> _Data extract_:
....

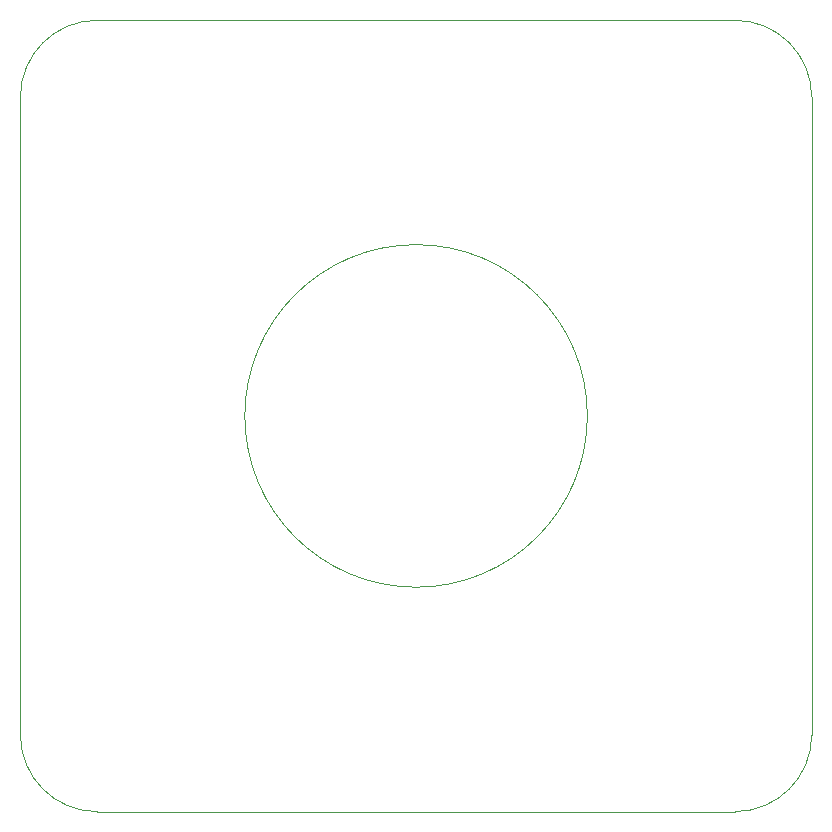
<source format=gbr>
%TF.GenerationSoftware,KiCad,Pcbnew,6.0.11-2627ca5db0~126~ubuntu22.04.1*%
%TF.CreationDate,2024-01-17T01:21:31-06:00*%
%TF.ProjectId,mea_breakout,6d65615f-6272-4656-916b-6f75742e6b69,1*%
%TF.SameCoordinates,Original*%
%TF.FileFunction,Profile,NP*%
%FSLAX46Y46*%
G04 Gerber Fmt 4.6, Leading zero omitted, Abs format (unit mm)*
G04 Created by KiCad (PCBNEW 6.0.11-2627ca5db0~126~ubuntu22.04.1) date 2024-01-17 01:21:31*
%MOMM*%
%LPD*%
G01*
G04 APERTURE LIST*
%TA.AperFunction,Profile*%
%ADD10C,0.100000*%
%TD*%
G04 APERTURE END LIST*
D10*
X41640000Y-7090000D02*
G75*
G03*
X35140000Y-13590000I0J-6500000D01*
G01*
X102140000Y-67590000D02*
X102140000Y-13590000D01*
X41640000Y-7090000D02*
X95640000Y-7090000D01*
X102140000Y-13590000D02*
G75*
G03*
X95640000Y-7090000I-6500000J0D01*
G01*
X83140000Y-40590000D02*
G75*
G03*
X83140000Y-40590000I-14500000J0D01*
G01*
X41640000Y-74090000D02*
X95640000Y-74090000D01*
X35140000Y-67590000D02*
G75*
G03*
X41640000Y-74090000I6500000J0D01*
G01*
X35140000Y-67590000D02*
X35140000Y-13590000D01*
X95640000Y-74090000D02*
G75*
G03*
X102140000Y-67590000I0J6500000D01*
G01*
M02*

</source>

....

> _Task to carry out_: Transcribe the records verbatim and omit the images.

> _Exercise solution_:
<source format=gbr>
%TF.GenerationSoftware,KiCad,Pcbnew,6.0.11-2627ca5db0~126~ubuntu22.04.1*%
%TF.CreationDate,2024-01-17T01:21:31-06:00*%
%TF.ProjectId,mea_breakout,6d65615f-6272-4656-916b-6f75742e6b69,1*%
%TF.SameCoordinates,Original*%
%TF.FileFunction,Profile,NP*%
%FSLAX46Y46*%
G04 Gerber Fmt 4.6, Leading zero omitted, Abs format (unit mm)*
G04 Created by KiCad (PCBNEW 6.0.11-2627ca5db0~126~ubuntu22.04.1) date 2024-01-17 01:21:31*
%MOMM*%
%LPD*%
G01*
G04 APERTURE LIST*
%TA.AperFunction,Profile*%
%ADD10C,0.100000*%
%TD*%
G04 APERTURE END LIST*
D10*
X41640000Y-7090000D02*
G75*
G03*
X35140000Y-13590000I0J-6500000D01*
G01*
X102140000Y-67590000D02*
X102140000Y-13590000D01*
X41640000Y-7090000D02*
X95640000Y-7090000D01*
X102140000Y-13590000D02*
G75*
G03*
X95640000Y-7090000I-6500000J0D01*
G01*
X83140000Y-40590000D02*
G75*
G03*
X83140000Y-40590000I-14500000J0D01*
G01*
X41640000Y-74090000D02*
X95640000Y-74090000D01*
X35140000Y-67590000D02*
G75*
G03*
X41640000Y-74090000I6500000J0D01*
G01*
X35140000Y-67590000D02*
X35140000Y-13590000D01*
X95640000Y-74090000D02*
G75*
G03*
X102140000Y-67590000I0J6500000D01*
G01*
M02*

</source>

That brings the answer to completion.